Zechariah 9:9-10; Romans 8:9,11-13; Psalm 145; Matthew 11:25-30
In our Gospel reading from St. Matthew, Our Lord says, “Come to me, all you who are weary and find life burdensome, and I will refresh you. Take my yoke upon your shoulders and learn from me, for I am gentle and humble of heart. Your souls will find rest, for my yoke is easy and my burden light.” A yoke is not something we see much anymore, but through the ages they have been common for both animals and people. A yoke placed over the shoulders enables one to carry heavier loads than with the hands and arms alone. An easy yoke is one that is well fitted to the person and actually makes the job less difficult. An ill fitting yoke can cause injury and pain. Our Lord says that his yoke is easy and his burden light, but he doesn’t say it is not a yoke and a burden. The Orthodox Study Bible says that Jesus’ yoke is submission to the kingdom of God, and it is easy because through this yoke the power of God works in us. This yoke is not accepted without consequence on our lives. When we agree, in our Baptism and Chrismation, to take up the work of the Church, the work of Christ, we agree to accept the yoke and the burden. St. Paul writes of this in his letter to the Church at Rome, “But you are not in the flesh; you are in the Spirit, since the Spirit of God dwells in you. Anyone who does not have the Spirit of Christ does not belong to him…So then,…we are debtors, not to the flesh – for if you live according to the flesh you will die; but if by the Spirit you put to death the evil deeds of the body, you will live.” When St. Paul uses the word “flesh”, he is referring to our unredeemed state, not to our bodies. When we put on the yoke and burden of Christ we vow to live by the Spirit, not by the unredeemed flesh.
What this means, in our day to day life, is that every decision, choice, action, reaction, word and thought should be made according to the Spirit of Christ who lives in us. Notice I said “should”, we will fail at this, and when we do, if we are paying attention, we will begin to feel the yoke chafing a bit, because we are no longer fitted for it, and we need to repent and start again. Christ’s yoke is easy and his burden light only when we keep ourselves in condition for them, when we lose our way and wander from the path, they can become intolerable.
Our Lord says that he is “gentle and humble of heart”, the word gentle is literally translated as meek, as in “Blessed are the meek, for they will inherit the earth”. This is what the Orthodox Study Bible says about meekness, “The meek are God-controlled and have mastery over their passions, especially anger.
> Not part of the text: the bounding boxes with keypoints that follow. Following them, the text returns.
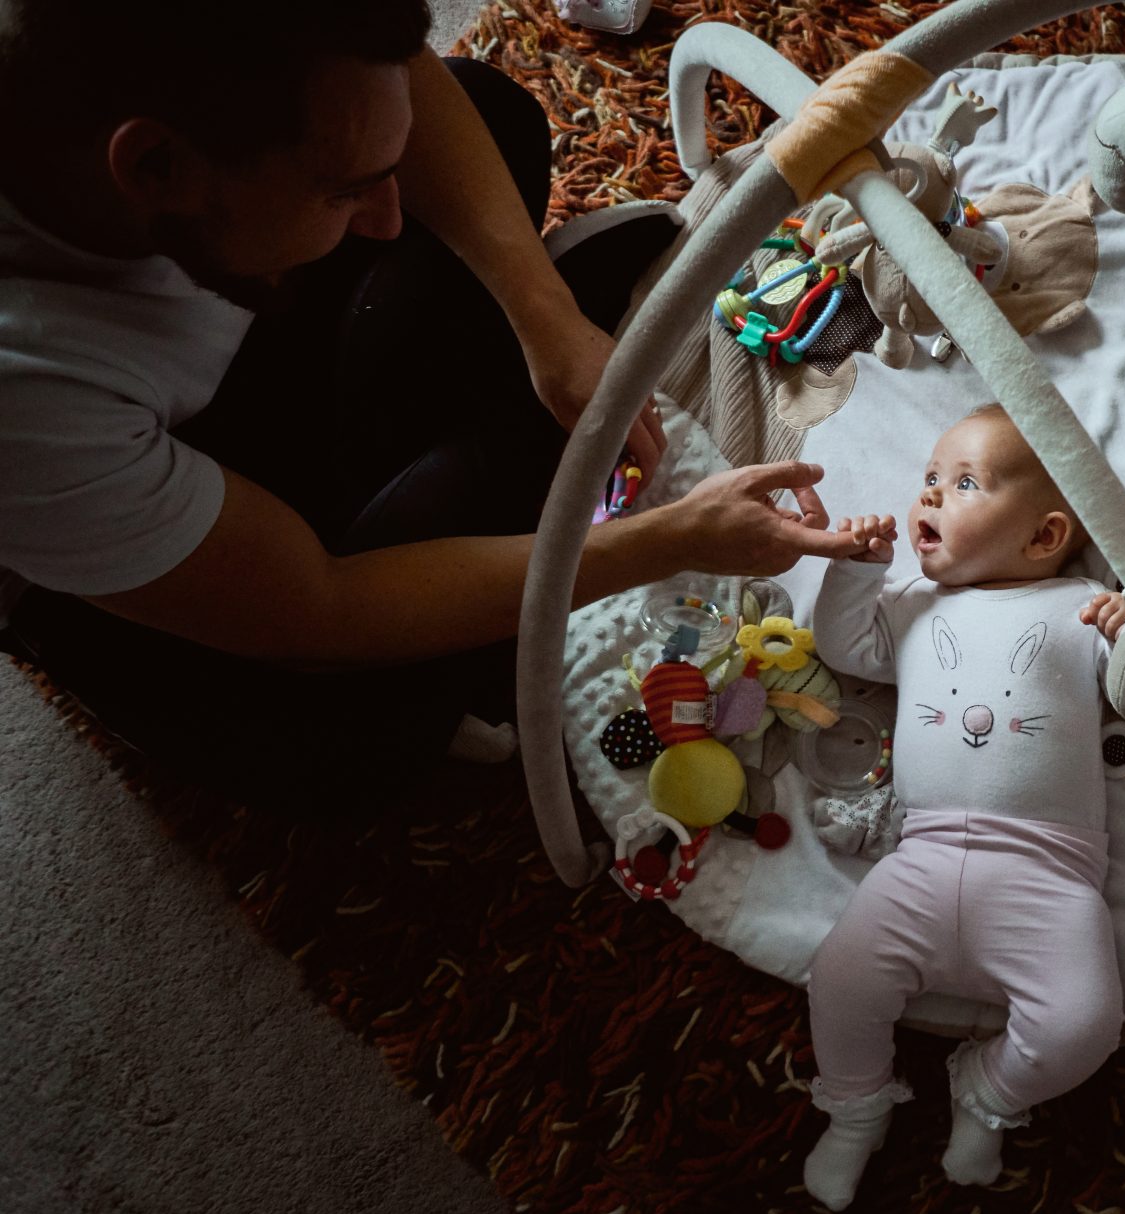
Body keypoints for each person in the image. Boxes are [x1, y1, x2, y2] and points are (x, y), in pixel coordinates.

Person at [0, 0, 856, 813]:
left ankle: (481, 405)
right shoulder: (28, 407)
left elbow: (401, 75)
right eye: (342, 191)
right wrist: (666, 542)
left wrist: (545, 318)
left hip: (206, 341)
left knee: (488, 113)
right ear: (155, 167)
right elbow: (319, 608)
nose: (382, 216)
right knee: (347, 747)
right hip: (127, 559)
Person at [800, 403, 1125, 1209]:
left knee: (1084, 1023)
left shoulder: (1083, 605)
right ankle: (855, 1111)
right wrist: (856, 570)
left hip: (1047, 878)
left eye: (963, 483)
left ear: (1042, 537)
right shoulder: (911, 604)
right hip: (916, 863)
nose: (928, 498)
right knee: (839, 979)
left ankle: (989, 1091)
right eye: (927, 479)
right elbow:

Meekness is not passive weakness, but strength directed and under control.” I don’t know about you, but I want to be that person! And that is what Christ is telling us, “Take my yoke upon your shoulders and learn from me, for I am meek and humble of heart”. It is when we are meek that the yoke and burden are easy and light. How do we become meek? As long as we live according to the flesh, we cannot, and even if we live according to the flesh only once in a while it is still very difficult. Meekness comes from living in the Spirit, trusting God in all things, and letting go of the things that still tie us to our unredeemed passions: Pride, ego, expectations, ambition, greed, control, hope or happiness founded on anything other than God, acceptance of the world’s standards or ideals, and most of all, wanting our own way. This is hard to do in a world that does see meekness as weakness, and trusting God as folly. But remember, Jesus said, “Father, what you have hidden from the learned and the clever you have revealed to the merest children”. If the world, or our own families, believe that we are fools for following Christ, we are at least in good company.
It seems paradoxical that Jesus says to those who are weary and find life burdensome, “Come to me, take my yoke, take my burden”. How will this refresh us? We are refreshed by Jesus’ yoke because it is the right yoke, the right burden, the one we were created to carry. The ones we usually carry are ones we have made ourselves, often in defiance of God, or ignorance of God. We often hear of people carrying the weight of the world on their shoulders, and I am sure we have all felt like that at times. But that is not our burden, that is God’s responsibility. We often feel burdened by the sin, violence, war and suffering that goes on in the world, and I am not saying we should not pray for all who are in pain or want, but that burden is also not ours, it is the burden Christ took to the Cross. It is restful and refreshing to give these burdens into the proper hands and take up our own, made for us, to serve not only our salvation, but also the building up of the Kingdom of God.
Joyfully shouldering the yoke of Jesus, living in the Spirit, learning meekness and humility from Christ, is the best way to witness to the world our faith, our love and our hope in Christ.